For seasoned DIYs, choosing a motherboard isn’t a big deal. Readers read our reviews and go and order them online or purchase them at the stores. In the past, enthusiasts would go through every single shop to choose for that certain golden batch of processors because they can overclock higher, remember those Stepping etc. Some will even buy the whole 10 pieces from the shop and cherry pick the best among all and resell the rest.
The same would apply for motherboards or graphics cards too. Lately, Gigabyte was exposed on the internet that their board B85M-D3H differences between revision 1 and 2.
B85M-D3H (Rev1.1 & Rev2.0)
Both bear the same EAN: 4719331817275 but have a different Check Number.
Differences with B85M-D3H is PCB size is smaller (1cm width), Rev 2 does not come with Small Business Advantage and reduction in power solution. The EAN for both design is the same.
So what is EAN ? The EAN-13 barcodes are used worldwide for marking products often sold at retail point of sale. The numbers encoded in EAN-13 bar codes are product identification numbers, which are also called Japanese Article Number (JAN) in Japan. All the numbers encoded in UPC and EAN barcodes are known as Global Trade Item Numbers (GTIN), and they can be encoded in other GS1 barcodes.
This can be confusing for end users who purchase the board online because there is no way they can view the actual board. Secondly, using the same EAN might confuse the inventory control, thinking that they are the same batch of goods. If you go through the EAN documentation, the bar code did not include a field for revision. It is really a grey area.
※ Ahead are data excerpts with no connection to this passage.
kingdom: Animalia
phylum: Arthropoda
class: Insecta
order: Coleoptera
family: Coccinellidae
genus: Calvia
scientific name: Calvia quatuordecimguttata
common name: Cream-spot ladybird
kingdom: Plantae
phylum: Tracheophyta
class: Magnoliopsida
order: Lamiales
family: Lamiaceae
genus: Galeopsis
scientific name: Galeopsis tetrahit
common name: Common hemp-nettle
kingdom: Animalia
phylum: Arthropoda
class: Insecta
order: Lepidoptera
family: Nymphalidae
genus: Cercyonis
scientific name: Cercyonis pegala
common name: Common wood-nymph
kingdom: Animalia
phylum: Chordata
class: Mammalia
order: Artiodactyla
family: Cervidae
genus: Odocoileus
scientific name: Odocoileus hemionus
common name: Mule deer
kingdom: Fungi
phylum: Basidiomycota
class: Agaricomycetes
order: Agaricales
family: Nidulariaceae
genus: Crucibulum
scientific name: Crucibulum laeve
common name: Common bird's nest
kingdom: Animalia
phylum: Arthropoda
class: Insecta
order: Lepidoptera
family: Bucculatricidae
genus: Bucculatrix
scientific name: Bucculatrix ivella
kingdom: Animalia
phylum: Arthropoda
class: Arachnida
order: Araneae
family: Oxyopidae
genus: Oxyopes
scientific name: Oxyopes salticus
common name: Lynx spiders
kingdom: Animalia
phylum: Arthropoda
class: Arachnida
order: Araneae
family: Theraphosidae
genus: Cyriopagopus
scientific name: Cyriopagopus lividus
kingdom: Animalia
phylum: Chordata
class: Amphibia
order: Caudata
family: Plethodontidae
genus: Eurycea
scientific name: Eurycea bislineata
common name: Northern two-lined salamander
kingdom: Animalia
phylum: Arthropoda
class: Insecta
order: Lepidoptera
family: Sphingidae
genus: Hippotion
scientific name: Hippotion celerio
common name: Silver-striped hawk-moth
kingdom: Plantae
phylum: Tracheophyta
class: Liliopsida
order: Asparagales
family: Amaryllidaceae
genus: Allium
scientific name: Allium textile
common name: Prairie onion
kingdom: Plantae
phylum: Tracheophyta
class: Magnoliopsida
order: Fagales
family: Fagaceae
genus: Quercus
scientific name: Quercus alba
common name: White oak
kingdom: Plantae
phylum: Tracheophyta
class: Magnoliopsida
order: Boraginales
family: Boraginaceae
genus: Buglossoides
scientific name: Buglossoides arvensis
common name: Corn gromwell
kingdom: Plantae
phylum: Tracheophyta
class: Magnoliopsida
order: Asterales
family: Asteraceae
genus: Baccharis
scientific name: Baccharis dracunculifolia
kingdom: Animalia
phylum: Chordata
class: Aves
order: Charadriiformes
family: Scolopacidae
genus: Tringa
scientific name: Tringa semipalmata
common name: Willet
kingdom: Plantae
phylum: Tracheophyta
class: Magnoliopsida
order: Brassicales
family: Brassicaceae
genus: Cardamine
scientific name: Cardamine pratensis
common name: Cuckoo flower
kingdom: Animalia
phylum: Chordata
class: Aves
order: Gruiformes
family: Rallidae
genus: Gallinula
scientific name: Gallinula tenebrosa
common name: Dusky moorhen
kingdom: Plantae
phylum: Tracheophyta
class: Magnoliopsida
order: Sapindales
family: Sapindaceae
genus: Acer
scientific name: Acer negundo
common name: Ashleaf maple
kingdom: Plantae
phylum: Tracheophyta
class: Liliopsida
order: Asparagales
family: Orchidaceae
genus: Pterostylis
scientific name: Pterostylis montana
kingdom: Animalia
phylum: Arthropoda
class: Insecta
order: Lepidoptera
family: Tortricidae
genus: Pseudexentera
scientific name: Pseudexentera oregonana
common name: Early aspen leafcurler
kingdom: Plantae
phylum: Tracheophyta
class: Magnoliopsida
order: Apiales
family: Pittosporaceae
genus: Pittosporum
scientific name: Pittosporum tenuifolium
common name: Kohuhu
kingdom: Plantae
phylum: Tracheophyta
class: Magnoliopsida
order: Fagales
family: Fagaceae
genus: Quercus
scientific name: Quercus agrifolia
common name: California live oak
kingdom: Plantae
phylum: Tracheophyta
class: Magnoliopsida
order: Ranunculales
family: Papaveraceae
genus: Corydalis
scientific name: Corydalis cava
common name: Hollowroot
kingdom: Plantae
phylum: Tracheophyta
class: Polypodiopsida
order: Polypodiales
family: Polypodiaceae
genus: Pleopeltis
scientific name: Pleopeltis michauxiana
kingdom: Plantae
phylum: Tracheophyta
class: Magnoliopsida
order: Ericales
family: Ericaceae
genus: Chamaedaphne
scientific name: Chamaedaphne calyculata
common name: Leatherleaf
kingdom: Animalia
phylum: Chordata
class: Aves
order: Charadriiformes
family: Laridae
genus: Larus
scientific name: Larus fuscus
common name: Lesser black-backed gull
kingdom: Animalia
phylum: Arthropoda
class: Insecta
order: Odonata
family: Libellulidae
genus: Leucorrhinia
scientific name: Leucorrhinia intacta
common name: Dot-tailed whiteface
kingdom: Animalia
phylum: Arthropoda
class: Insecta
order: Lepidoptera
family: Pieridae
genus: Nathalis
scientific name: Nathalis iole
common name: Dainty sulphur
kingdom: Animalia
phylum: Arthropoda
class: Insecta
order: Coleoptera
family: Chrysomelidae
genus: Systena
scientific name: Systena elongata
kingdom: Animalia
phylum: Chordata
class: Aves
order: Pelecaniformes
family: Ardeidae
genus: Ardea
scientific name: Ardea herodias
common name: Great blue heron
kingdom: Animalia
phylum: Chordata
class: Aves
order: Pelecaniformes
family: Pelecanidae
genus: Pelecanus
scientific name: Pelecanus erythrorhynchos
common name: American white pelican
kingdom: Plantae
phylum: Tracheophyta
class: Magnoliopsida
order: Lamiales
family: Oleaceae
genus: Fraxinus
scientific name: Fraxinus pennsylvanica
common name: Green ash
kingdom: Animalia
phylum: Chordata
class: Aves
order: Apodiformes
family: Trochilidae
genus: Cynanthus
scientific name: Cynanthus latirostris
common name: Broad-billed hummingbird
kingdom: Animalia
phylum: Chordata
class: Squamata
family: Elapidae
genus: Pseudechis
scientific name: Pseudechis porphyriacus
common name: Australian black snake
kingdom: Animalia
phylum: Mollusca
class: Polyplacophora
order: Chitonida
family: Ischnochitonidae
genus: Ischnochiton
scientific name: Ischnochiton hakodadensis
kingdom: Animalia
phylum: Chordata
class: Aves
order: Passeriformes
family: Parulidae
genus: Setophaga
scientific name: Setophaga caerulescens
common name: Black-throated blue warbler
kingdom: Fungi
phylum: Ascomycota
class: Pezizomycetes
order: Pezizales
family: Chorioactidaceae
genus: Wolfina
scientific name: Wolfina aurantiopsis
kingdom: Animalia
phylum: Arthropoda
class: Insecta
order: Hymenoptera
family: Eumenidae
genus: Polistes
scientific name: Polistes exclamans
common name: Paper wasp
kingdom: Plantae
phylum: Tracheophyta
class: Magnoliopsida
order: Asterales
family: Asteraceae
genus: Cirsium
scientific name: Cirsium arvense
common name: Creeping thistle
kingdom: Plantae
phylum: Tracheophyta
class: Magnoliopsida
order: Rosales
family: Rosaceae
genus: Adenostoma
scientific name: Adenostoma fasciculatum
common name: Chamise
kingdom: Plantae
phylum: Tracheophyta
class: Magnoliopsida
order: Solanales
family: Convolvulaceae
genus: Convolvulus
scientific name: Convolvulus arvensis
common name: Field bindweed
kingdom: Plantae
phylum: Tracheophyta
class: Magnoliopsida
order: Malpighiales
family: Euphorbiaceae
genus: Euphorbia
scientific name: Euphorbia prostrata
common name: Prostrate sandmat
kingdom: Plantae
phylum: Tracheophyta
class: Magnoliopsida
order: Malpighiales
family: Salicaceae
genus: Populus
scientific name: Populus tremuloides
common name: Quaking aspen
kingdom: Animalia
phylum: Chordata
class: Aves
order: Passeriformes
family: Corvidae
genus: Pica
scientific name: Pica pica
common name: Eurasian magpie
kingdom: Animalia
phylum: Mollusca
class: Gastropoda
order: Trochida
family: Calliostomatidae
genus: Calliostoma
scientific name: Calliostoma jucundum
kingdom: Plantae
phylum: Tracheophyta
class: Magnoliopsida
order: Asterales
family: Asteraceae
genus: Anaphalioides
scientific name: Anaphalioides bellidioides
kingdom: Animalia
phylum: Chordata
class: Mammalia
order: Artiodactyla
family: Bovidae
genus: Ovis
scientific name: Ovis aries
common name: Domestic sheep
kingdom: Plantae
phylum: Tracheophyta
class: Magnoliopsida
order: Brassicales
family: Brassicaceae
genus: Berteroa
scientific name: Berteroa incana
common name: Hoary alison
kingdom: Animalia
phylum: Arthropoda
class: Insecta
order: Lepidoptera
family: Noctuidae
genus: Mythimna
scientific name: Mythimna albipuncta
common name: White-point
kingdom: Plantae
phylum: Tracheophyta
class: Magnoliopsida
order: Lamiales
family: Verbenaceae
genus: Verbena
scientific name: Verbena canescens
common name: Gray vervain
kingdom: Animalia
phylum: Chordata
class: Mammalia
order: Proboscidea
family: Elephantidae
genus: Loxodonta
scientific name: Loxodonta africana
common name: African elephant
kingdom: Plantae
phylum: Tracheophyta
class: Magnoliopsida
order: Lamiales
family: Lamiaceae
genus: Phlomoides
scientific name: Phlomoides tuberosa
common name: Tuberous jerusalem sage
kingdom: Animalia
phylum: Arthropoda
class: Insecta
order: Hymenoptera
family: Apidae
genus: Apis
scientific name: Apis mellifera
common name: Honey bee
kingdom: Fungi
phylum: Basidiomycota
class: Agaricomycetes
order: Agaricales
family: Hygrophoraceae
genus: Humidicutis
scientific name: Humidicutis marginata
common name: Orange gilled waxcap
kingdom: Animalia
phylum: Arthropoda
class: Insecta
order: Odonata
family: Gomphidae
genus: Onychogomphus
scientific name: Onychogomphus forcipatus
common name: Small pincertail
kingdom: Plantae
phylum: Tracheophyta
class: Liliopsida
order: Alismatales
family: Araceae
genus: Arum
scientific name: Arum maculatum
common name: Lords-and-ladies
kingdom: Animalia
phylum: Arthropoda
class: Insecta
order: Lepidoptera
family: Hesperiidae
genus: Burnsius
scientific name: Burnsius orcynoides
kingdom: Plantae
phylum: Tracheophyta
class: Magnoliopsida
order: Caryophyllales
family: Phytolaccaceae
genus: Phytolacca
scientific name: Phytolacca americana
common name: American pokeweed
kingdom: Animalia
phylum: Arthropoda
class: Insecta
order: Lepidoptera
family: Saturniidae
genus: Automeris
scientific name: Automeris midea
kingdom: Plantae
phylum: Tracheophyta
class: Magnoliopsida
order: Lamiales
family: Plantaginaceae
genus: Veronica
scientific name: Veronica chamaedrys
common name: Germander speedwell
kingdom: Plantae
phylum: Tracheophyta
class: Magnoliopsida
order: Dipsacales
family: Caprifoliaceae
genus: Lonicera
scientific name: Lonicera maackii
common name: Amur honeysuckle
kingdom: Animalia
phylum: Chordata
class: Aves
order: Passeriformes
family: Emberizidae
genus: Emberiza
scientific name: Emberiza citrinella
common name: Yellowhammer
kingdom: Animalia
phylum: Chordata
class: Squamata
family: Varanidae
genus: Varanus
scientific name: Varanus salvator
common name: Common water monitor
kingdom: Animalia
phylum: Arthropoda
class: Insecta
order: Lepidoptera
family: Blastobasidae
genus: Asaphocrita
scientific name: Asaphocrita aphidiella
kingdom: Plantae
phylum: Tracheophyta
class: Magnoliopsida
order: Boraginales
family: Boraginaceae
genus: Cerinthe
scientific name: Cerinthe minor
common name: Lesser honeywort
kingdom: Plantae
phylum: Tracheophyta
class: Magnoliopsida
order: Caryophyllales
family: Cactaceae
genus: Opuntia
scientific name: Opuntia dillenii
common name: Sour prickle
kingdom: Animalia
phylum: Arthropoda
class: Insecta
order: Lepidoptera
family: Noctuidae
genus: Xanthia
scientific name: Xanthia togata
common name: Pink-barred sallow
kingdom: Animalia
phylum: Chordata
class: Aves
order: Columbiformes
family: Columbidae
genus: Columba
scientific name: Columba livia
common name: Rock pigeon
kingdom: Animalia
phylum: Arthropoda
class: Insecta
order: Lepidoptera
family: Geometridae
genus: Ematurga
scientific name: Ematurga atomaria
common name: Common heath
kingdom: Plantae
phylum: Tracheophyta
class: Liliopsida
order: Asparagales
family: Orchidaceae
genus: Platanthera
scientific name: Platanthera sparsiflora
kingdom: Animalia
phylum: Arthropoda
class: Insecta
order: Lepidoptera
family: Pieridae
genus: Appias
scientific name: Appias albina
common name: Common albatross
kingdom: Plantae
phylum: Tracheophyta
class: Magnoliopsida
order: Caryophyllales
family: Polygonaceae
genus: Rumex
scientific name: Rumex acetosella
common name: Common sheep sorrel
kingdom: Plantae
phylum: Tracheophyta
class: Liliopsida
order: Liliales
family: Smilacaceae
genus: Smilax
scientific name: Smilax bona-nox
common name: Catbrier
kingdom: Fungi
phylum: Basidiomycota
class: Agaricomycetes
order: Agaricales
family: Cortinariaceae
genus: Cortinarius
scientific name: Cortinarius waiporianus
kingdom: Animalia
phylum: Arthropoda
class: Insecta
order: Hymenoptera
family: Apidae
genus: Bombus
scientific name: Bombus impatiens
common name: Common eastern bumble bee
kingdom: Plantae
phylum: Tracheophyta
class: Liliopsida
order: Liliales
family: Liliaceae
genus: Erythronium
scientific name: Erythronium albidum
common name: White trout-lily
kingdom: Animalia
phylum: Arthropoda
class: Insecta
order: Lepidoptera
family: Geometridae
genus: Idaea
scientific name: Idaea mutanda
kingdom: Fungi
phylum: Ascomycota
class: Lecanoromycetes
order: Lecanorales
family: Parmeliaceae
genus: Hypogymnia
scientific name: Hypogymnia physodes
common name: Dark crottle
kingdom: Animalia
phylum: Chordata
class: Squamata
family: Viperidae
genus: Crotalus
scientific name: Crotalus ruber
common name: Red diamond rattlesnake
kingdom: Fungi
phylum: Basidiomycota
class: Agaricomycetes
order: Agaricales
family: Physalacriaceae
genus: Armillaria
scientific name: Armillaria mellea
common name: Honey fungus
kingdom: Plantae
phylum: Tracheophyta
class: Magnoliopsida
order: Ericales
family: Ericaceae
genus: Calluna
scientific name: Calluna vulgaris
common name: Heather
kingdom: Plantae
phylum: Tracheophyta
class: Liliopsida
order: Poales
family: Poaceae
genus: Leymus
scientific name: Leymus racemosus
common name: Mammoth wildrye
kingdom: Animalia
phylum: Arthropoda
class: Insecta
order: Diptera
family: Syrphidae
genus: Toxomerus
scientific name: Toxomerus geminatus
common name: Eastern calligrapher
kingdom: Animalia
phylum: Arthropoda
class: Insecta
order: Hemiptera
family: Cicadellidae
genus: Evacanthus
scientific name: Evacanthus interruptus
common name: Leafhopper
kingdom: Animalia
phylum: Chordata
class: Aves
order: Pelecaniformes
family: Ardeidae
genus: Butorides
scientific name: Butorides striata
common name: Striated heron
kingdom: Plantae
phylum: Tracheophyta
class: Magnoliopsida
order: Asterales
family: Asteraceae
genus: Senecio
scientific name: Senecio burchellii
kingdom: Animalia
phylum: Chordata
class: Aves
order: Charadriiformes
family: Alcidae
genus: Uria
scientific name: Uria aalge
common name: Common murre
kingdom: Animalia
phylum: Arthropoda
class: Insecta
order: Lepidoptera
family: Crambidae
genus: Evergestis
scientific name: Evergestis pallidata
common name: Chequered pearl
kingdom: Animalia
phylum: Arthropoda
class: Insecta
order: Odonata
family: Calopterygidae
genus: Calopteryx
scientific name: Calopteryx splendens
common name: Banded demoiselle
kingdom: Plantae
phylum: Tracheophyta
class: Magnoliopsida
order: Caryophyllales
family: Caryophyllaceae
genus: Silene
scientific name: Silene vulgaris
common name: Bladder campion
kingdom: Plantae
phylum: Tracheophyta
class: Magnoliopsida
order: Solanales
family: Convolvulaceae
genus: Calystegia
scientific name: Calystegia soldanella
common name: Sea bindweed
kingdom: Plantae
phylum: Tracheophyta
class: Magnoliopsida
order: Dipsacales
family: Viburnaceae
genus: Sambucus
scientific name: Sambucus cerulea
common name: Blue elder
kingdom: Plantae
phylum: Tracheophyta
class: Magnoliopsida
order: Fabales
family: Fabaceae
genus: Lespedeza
So, what if you purchase something that is not of your like ? In Singapore, we have the Consumer Protection (Fair Trading) Act which protects consumers. The Lemon Laws is a consumer protection law that provides remedies against defective goods (colloquially known as “lemons”), which fail to conform to the contract at the time of delivery, e.g. do not meet standards of quality and performance, especially after repeated repair. Such laws obligate sellers to repair, replace, or refund or reduce the price of those defective goods.